The implication is that LNG export terminals on the Gulf Coast cannot source natural gas from Appalachian basins such as the Marcellus or Utica shale. But, of course, it was the rapid growth in production from these very basins that spurred the growth in LNG exports from the Gulf Coast circa 2016. Several existing pipelines (e.g., Transcontinental, Columbia Gulf, and Texas Eastern) and the newly operational and much-contested Mountain Valley Pipeline facilitate natural gas transport between these regions (some 10.8 billion cubic feet per day, which is only slightly less than the total U.S. LNG export capacity). That said, it is widely expected that a lack of midstream pipeline infrastructure projects in the mid-Atlantic region will bottleneck additional growth of natural gas supplies from the Appalachian basins for LNG export from the Gulf Coast. Nevertheless, entirely ignoring the low-emissions profile gas from the most productive gas-producing region in the US, which does supply gas for LNG, is questionable at best.

  1. 2. Upstream & midstream emissions allocation

Where Howarth seriously blundered, though, and what is clearly incorrect about the versions of his preprint that were referenced by Mckibben, congressional representatives, and in the letter to President Biden, is his attribution of 100% of the reported methane emissions to natural gas production. But the cited figure from Sherwin et al. reflects upstream and midstream methane leakage associated with both oil and gas production wells as well as midstream gas processing facilities and pipelines.
════════
→ The problem:
Reproduce verbatim everything in the LNG passage from "1. 2. Upstream" down to "facilities and pipelines.". Work from the LNG passage alone.

→ Items from a data collection:
════════
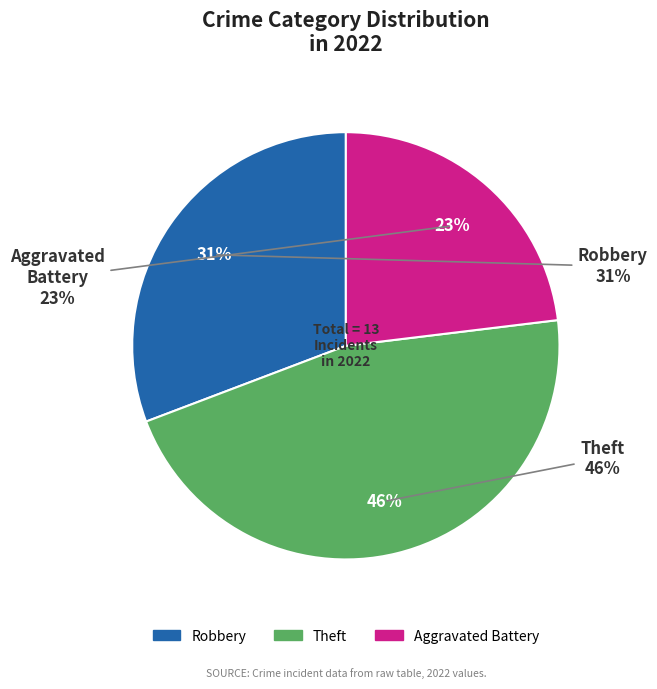

Is Theft the majority of the pie?

No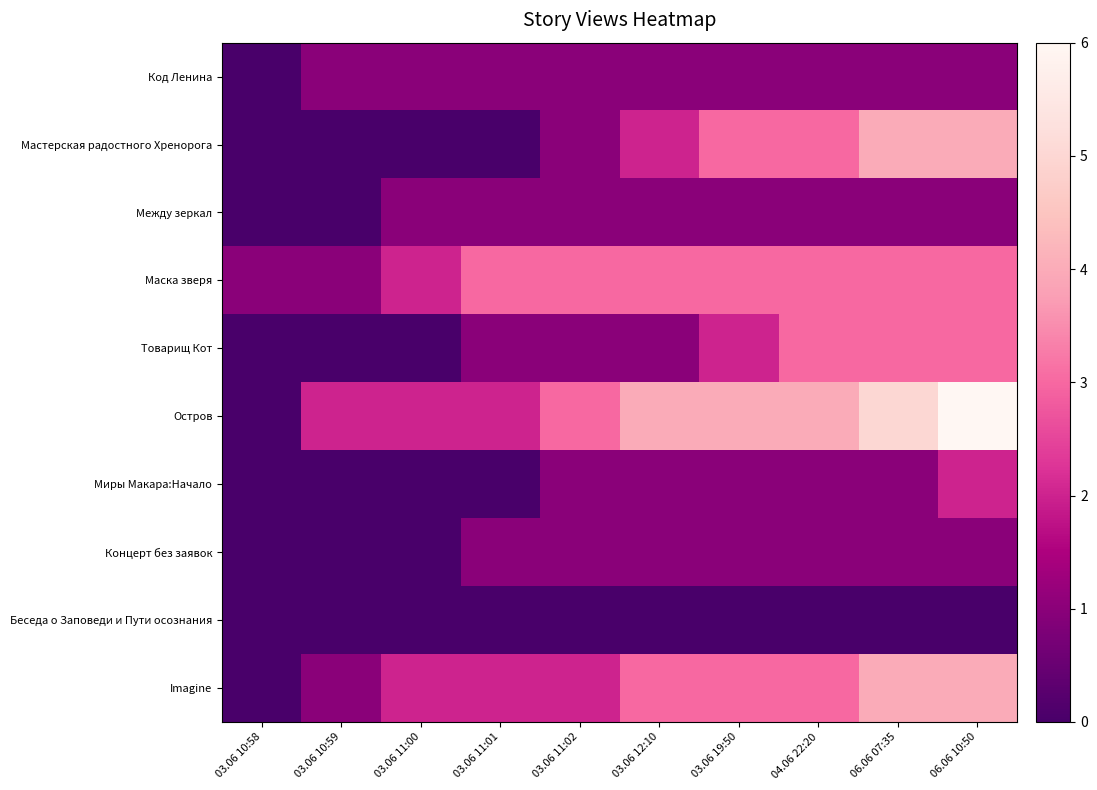

Reading right to left, extract all data points from this chart.

Код Ленина: 06.06 10:50=1	06.06 07:35=1	04.06 22:20=1	03.06 19:50=1	03.06 12:10=1	03.06 11:02=1	03.06 11:01=1	03.06 11:00=1	03.06 10:59=1	03.06 10:58=0
Мастерская радостного Хренорога: 06.06 10:50=4	06.06 07:35=4	04.06 22:20=3	03.06 19:50=3	03.06 12:10=2	03.06 11:02=1	03.06 11:01=0	03.06 11:00=0	03.06 10:59=0	03.06 10:58=0
Между зеркал: 06.06 10:50=1	06.06 07:35=1	04.06 22:20=1	03.06 19:50=1	03.06 12:10=1	03.06 11:02=1	03.06 11:01=1	03.06 11:00=1	03.06 10:59=0	03.06 10:58=0
Маска зверя: 06.06 10:50=3	06.06 07:35=3	04.06 22:20=3	03.06 19:50=3	03.06 12:10=3	03.06 11:02=3	03.06 11:01=3	03.06 11:00=2	03.06 10:59=1	03.06 10:58=1
Товарищ Кот: 06.06 10:50=3	06.06 07:35=3	04.06 22:20=3	03.06 19:50=2	03.06 12:10=1	03.06 11:02=1	03.06 11:01=1	03.06 11:00=0	03.06 10:59=0	03.06 10:58=0
Остров: 06.06 10:50=6	06.06 07:35=5	04.06 22:20=4	03.06 19:50=4	03.06 12:10=4	03.06 11:02=3	03.06 11:01=2	03.06 11:00=2	03.06 10:59=2	03.06 10:58=0
Миры Макара:Начало: 06.06 10:50=2	06.06 07:35=1	04.06 22:20=1	03.06 19:50=1	03.06 12:10=1	03.06 11:02=1	03.06 11:01=0	03.06 11:00=0	03.06 10:59=0	03.06 10:58=0
Концерт без заявок: 06.06 10:50=1	06.06 07:35=1	04.06 22:20=1	03.06 19:50=1	03.06 12:10=1	03.06 11:02=1	03.06 11:01=1	03.06 11:00=0	03.06 10:59=0	03.06 10:58=0
Беседа о Заповеди и Пути осознания: 06.06 10:50=0	06.06 07:35=0	04.06 22:20=0	03.06 19:50=0	03.06 12:10=0	03.06 11:02=0	03.06 11:01=0	03.06 11:00=0	03.06 10:59=0	03.06 10:58=0
Imagine: 06.06 10:50=4	06.06 07:35=4	04.06 22:20=3	03.06 19:50=3	03.06 12:10=3	03.06 11:02=2	03.06 11:01=2	03.06 11:00=2	03.06 10:59=1	03.06 10:58=0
════════
→ Your response:
1. 2. Upstream & midstream emissions allocation

Where Howarth seriously blundered, though, and what is clearly incorrect about the versions of his preprint that were referenced by Mckibben, congressional representatives, and in the letter to President Biden, is his attribution of 100% of the reported methane emissions to natural gas production. But the cited figure from Sherwin et al. reflects upstream and midstream methane leakage associated with both oil and gas production wells as well as midstream gas processing facilities and pipelines.